When the wrong person is in your life, there is no room for the right person to enter.

We all hold onto hope, and tend to "stick it out" when we know it's over. But, if you are clear about what you really want for yourself, you will see him for what he really is- a deterrant. Then it will be logical to move on and not look back. Good luck in reaching your goals!!!!

(2) R., May 9, 2004 12:00 AM

Why did you keep in touch?


I am sure it was very difficult to go through the separation, and I am sure it did hurt. I might be mistaken, but it would probably have been wiser had you avoided keeping in touch with him, even via e-mail. Once you have decided that you part ways, there should be no ambiguity in the relationship. No e-mails, no phone calls. Better start a new search for somebody who shares your goal and is able to committ. When it's over, it's over. All the best, whatever your choice will be...
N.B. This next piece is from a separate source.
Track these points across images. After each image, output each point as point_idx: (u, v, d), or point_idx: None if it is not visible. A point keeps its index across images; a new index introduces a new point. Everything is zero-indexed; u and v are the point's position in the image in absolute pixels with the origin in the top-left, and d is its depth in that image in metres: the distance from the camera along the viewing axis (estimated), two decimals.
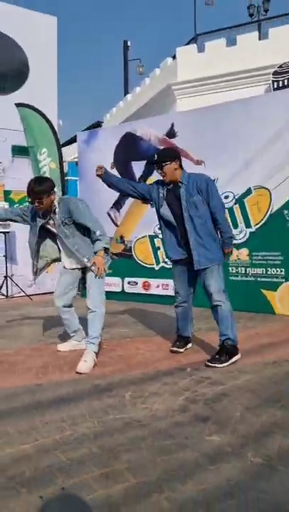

(1) Anonymous, May 9, 2004 12:00 AM

Give him another chance.

I am engaged to a great woman that I met over a year. Although I was divorced, I knew that I wanted to remarry and have more kids (I had 1 with my former wife). The first time we met, it seemed that we enjoyed each other's company, but the goals were different. After 4 1/2 months of not having any contact with her, she contacted me. After many serious converstations, we worked out our "baggage" from previous relationships. We realized that we wanted the same goals (marriage and family)in our relationship.

I recommend that before Naomi gives this guy a second chance, she should seriously communicate what she wants. If he can't be honest with you or doesn't tell you what you want to hear, then don't be sad that it's over, be happy that it happened. By giving my fiance a chance after a brief hiatus and communicating with her, I have found the best friend that I have always wanted in a relationship.